WORK REQUEST: Within the entries below, every line containing "Example" is to be copied.

[[ DATA UNDER STUDY, beginning ]]

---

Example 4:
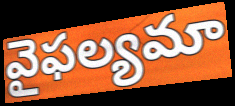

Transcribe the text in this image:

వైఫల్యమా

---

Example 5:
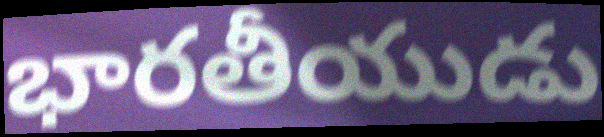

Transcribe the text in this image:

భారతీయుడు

[[ DATA UNDER STUDY, end ]]
[[ DATA UNDER STUDY, beginning ]]

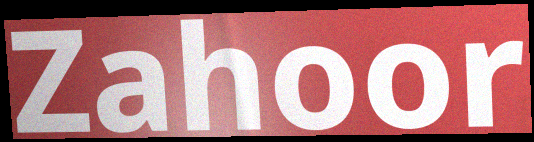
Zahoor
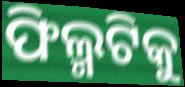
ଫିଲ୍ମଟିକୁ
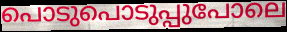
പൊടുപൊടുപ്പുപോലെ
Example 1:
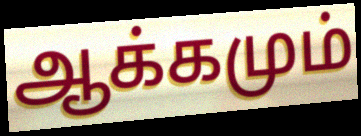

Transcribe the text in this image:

[[ DATA UNDER STUDY, end ]]
[[ DATA UNDER STUDY, beginning ]]

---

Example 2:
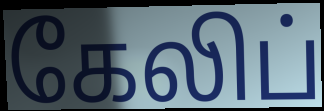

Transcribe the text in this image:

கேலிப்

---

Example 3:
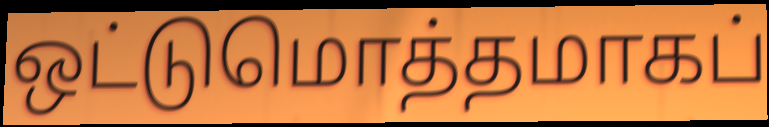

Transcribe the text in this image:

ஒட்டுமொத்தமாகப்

[[ DATA UNDER STUDY, end ]]

RESPONSE BELOW:
Example 4:
Example 5:
Example 1:
Example 2:
Example 3:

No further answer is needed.